My father was always an armchair gardener, planning what he would put where and how he would reorganise things; but then other things would get in the way and he would end up just keeping the weeds down and mowing and edging the lawn. As a family we would smile, and pull his leg, about this.   But now I have come to the conclusion that I am an armchair all kinds of things - and not just since I have become less mobile.

The book I remember most from my early teenage years was 'Kurun around the world' which was about a voyage round the world.   It was written by Maurice leToumelin and I sailed every nautical mile with him over and over again.   How I wanted to be there with him.   Or did I, in my heart of hearts?   Even a ride on the swing boats prompted me to awful sickness - imagine a typhoon in mid ocean.  (crossing to the Lofoten islands a few years ago from mainland Norway I was prostrate with sickness).

Armand and Michaela Dennis (remember them?) a few years later, had me gobbling up all their information on African wildlife - I was there with them.  But Africa is not my thing - bugs, creepy crawlies, hard beds, bites from mega-sized midge - a definite no-no.

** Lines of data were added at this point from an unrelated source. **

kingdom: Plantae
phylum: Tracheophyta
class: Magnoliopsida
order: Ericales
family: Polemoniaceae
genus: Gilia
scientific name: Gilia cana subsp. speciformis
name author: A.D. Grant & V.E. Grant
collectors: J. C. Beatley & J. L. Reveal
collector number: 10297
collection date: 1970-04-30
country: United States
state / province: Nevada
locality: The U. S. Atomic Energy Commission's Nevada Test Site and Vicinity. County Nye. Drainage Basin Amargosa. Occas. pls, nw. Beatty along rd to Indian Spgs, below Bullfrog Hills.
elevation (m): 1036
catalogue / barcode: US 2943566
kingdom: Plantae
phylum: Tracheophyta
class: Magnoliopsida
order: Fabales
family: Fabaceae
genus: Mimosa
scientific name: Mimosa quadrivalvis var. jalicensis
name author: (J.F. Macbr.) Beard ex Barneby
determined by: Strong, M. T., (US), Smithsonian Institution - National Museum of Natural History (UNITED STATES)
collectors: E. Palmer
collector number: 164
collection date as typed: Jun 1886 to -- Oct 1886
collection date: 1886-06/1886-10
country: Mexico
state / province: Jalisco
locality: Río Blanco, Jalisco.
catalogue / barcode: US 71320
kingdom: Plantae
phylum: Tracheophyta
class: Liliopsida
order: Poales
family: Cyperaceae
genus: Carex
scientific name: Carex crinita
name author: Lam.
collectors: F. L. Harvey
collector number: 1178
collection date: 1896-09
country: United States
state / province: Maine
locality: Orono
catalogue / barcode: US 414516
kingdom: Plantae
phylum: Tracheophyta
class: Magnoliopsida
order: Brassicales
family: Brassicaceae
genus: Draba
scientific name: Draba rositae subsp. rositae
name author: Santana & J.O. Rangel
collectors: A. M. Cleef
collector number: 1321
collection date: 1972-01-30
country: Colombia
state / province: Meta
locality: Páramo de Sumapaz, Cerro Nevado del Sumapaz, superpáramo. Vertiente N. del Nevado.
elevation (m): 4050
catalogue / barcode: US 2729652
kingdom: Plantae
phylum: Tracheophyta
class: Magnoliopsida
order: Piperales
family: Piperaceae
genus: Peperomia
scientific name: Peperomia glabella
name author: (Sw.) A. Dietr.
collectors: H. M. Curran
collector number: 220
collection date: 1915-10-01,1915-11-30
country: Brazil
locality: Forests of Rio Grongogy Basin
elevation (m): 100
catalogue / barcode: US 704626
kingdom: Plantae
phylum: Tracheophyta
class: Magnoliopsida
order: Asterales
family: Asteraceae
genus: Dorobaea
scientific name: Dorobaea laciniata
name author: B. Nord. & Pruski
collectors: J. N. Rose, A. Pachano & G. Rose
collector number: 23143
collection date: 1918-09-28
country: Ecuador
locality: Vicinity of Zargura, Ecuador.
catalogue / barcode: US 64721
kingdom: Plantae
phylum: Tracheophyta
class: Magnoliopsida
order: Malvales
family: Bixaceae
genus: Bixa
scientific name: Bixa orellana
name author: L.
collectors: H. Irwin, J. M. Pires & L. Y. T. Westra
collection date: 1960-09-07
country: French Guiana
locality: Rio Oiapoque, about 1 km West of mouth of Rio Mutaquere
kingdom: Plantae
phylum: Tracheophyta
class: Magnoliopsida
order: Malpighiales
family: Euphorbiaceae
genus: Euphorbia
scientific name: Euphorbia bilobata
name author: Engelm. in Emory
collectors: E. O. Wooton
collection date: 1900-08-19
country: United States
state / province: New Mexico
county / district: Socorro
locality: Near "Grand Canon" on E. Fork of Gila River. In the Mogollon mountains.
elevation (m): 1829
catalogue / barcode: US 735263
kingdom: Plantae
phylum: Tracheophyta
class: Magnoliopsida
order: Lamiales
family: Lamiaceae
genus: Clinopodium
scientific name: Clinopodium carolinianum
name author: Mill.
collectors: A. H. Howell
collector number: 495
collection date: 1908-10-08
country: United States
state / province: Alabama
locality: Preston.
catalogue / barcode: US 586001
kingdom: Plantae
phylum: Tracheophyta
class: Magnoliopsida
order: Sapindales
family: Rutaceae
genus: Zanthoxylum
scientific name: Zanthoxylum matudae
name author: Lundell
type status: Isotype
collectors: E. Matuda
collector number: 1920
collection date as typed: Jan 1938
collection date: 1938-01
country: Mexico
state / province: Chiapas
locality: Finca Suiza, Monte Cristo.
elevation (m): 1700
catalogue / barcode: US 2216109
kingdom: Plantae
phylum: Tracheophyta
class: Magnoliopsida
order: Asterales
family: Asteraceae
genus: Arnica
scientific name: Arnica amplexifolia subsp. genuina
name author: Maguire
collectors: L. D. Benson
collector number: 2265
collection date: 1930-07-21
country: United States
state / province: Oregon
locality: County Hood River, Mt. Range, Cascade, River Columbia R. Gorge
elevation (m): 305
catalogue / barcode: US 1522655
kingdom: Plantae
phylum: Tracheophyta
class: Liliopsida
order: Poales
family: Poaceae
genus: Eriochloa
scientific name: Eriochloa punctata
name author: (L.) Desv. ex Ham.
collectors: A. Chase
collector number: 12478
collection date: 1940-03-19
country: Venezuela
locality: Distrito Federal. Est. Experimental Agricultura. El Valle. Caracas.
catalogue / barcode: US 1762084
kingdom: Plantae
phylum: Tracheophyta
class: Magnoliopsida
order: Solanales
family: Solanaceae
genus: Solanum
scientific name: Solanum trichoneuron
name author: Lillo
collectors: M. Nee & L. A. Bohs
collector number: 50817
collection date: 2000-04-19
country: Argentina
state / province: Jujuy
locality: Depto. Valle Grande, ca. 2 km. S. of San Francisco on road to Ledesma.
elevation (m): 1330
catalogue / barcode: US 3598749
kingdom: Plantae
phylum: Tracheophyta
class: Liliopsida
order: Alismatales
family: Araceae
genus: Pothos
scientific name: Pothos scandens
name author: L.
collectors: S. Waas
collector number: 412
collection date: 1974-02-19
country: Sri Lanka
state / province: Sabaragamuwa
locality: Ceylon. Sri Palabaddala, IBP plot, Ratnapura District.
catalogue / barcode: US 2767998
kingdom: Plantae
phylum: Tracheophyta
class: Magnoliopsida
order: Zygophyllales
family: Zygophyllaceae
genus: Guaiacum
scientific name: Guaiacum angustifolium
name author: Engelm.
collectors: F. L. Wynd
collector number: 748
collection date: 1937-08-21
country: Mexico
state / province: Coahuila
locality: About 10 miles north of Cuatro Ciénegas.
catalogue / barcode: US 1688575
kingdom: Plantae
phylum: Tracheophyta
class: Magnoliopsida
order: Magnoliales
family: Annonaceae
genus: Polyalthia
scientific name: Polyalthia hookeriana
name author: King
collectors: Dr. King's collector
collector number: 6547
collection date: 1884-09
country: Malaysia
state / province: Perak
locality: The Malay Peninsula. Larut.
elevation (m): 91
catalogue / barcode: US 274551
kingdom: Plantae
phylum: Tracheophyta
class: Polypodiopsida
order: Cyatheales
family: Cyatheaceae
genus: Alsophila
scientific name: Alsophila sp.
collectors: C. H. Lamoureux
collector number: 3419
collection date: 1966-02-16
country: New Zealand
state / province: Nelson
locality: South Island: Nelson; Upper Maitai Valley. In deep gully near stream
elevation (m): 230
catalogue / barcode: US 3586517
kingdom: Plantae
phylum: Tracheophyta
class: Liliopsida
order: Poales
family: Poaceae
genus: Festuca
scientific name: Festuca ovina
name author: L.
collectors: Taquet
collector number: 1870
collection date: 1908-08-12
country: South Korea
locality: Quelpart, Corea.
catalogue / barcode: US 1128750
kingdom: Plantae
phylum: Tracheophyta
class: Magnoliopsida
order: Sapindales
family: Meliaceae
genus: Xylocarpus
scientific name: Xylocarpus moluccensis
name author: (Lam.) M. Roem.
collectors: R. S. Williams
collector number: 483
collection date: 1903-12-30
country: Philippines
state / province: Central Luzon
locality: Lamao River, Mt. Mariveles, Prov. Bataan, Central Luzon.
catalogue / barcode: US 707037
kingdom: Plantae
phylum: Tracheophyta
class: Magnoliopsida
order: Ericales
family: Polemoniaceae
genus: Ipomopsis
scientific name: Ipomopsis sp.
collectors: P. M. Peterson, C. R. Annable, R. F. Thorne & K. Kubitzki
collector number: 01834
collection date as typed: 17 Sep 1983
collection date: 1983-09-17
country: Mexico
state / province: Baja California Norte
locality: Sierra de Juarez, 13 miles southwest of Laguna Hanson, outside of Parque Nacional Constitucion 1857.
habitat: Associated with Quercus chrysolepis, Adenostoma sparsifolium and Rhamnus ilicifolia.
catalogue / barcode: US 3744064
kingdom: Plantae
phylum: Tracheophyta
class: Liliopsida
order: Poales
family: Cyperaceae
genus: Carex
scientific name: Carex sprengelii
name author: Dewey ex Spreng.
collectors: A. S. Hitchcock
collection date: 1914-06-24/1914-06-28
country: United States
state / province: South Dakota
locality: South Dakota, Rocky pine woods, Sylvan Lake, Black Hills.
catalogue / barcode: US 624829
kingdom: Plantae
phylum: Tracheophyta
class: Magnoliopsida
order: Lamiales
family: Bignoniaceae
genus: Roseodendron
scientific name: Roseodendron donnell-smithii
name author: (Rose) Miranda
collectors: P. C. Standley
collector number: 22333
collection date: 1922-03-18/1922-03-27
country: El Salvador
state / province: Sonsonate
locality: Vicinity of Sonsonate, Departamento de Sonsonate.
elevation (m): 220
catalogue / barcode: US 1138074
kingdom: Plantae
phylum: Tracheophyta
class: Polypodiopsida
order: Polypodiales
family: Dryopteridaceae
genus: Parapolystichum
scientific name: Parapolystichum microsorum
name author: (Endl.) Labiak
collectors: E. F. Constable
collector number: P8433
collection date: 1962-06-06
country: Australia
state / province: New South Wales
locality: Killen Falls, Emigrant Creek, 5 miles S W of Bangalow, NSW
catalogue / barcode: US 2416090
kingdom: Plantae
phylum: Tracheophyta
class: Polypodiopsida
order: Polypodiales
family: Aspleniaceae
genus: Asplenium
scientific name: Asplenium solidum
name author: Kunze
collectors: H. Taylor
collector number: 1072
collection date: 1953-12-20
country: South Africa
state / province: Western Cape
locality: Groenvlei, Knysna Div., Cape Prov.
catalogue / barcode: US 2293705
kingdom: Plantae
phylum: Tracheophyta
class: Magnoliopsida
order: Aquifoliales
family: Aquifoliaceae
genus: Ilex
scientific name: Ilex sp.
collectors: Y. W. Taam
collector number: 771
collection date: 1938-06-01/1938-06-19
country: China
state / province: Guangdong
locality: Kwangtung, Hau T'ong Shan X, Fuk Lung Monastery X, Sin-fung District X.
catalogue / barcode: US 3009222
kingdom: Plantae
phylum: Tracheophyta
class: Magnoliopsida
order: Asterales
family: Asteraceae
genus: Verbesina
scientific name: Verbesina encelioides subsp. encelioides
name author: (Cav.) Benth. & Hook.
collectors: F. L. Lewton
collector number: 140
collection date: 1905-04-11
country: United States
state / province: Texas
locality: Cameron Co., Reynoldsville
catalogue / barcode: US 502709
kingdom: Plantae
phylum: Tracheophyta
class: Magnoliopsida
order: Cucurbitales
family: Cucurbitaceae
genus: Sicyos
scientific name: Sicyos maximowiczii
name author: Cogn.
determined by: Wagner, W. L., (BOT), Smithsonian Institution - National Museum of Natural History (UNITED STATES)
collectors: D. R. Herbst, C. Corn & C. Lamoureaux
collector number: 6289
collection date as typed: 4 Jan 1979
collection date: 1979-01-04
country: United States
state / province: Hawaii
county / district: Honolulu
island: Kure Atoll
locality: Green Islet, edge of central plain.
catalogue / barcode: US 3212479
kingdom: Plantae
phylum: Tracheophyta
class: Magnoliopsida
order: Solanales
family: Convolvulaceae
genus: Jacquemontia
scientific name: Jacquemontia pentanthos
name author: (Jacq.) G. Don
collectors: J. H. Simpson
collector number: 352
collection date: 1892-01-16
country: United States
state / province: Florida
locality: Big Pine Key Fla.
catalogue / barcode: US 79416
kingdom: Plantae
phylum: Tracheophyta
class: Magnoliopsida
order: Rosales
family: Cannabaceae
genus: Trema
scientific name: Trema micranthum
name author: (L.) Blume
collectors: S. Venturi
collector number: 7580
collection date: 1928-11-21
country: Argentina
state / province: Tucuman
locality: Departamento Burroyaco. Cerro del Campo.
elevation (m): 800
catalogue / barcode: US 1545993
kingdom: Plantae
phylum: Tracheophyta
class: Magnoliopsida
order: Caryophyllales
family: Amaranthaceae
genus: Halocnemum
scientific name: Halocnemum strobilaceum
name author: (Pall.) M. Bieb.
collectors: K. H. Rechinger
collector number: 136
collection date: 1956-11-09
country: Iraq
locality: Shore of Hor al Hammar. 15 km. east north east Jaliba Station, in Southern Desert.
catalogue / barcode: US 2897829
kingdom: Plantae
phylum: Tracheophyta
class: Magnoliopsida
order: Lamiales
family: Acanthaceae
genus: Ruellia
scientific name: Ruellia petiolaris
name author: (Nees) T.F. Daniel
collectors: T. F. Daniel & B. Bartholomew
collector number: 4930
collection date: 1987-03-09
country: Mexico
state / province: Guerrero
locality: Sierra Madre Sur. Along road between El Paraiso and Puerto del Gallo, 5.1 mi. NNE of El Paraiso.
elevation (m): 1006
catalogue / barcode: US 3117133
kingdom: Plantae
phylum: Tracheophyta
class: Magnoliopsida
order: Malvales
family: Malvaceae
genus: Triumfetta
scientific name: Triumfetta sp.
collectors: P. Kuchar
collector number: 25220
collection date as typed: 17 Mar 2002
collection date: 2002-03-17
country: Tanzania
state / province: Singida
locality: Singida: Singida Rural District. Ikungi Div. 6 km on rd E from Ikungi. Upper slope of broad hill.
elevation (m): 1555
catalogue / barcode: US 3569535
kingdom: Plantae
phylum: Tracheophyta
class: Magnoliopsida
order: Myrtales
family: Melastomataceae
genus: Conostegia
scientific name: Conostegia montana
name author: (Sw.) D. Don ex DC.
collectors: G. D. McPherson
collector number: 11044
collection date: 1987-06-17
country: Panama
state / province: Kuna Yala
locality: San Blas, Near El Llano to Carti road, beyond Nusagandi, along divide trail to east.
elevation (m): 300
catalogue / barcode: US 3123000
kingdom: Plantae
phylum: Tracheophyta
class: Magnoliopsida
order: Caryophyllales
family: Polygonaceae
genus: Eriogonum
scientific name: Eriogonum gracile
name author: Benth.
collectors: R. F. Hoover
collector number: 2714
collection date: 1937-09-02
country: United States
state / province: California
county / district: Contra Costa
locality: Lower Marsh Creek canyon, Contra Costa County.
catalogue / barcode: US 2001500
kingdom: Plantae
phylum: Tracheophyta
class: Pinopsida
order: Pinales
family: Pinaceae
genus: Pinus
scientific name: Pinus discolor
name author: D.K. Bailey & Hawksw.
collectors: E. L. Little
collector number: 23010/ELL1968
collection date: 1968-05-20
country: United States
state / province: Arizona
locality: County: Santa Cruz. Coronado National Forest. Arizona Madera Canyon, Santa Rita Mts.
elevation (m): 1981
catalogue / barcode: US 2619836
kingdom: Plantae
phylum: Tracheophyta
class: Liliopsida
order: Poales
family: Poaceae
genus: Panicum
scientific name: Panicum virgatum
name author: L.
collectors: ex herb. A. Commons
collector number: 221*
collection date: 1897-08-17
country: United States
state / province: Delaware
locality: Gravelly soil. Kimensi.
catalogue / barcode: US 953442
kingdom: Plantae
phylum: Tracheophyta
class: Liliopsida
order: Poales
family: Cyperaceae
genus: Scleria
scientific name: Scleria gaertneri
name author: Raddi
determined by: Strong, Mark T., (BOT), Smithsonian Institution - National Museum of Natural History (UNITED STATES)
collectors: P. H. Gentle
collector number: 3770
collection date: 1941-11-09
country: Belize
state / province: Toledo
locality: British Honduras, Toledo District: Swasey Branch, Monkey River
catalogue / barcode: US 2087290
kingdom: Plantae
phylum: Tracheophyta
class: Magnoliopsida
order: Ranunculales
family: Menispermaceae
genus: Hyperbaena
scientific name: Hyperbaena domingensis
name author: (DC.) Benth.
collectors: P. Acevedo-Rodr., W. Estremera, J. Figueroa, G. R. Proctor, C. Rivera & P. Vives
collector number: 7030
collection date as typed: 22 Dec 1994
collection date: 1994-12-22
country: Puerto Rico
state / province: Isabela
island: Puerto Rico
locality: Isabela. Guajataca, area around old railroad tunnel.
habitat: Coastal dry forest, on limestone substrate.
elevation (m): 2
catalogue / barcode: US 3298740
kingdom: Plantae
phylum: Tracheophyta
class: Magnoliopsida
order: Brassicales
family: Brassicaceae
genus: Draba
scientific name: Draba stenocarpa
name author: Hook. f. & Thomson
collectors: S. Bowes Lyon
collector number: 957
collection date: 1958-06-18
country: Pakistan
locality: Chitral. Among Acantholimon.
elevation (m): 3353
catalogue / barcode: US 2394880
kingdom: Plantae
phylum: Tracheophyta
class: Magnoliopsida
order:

A book taking me across what was then called Arabia, on horseback - wonderful stuff.   All from the comfort of my armchair.
So today, reading one of my birthday presents from my son -
'Woodsman' by Ben Law, a book in which he tells of making his home in the woodland and building his house there, is again superb reading.  I am enjoying every line.   But do I wish to sleep under a thatch of hazel saplings?  No - I'll stick to letting someone else do that and then telling me about it.

Trying to get in touch

I have quite a lot of information for Sarah about her grand-mother, who lived and worked in Swaledale for one year in the late 1940's - she sent me an e mail.   But sadly I can't seem to send
her the information back as her e mail address won't accept it.   So Sarah, if you are reading this -
please get in touch.

Saturday 1 November 2014

Monthly Coffee Morning.

Today, the first Saturday in the month, is - as usual - our Coffee Morning in the Village Hall, in aid of Church Funds.  I always go
to this unless we are away because, living as we do almost a mile out of the village, I would rarely - if ever - meet the other folk there under any other circumstances.

A, the lady in charge of the food stall, always makes me a Turkey Lasagne (without celery as the farmer hates it) and today she had also made a fish pie with new potatoes, cod loin and tomato slices. Two handy meals now in the freezer for when I am out and the farmer has to feed himself.

Friends M and J run the raffle - I always have a go but never take any tickets as I really do not wish to win any of the prizes (one of the prizes today was a gorgeous box of Violet Creams which I adore and which I would eat rapidly!)

Then it is just a matter of drinking coffee from smart thermos jugs, eating biscuits and chatting to all and sundry - a pleasant morning.
Home for a lunch of chestnut mushroom omelette with a mixed salad followed by lemon yoghourt.   Then a walk down the land with Tess - and that is it for today.

The farmer is digging over the tulip bed by the front gate.   He is digging all the bulbs out, trying to get rid of as many weeds as possible, and then he will put the bulbs back.   They do very well indeed here and we have a wonderful scarlet show every Spring.

After all the excitement of yesterday I feel like a quiet evening!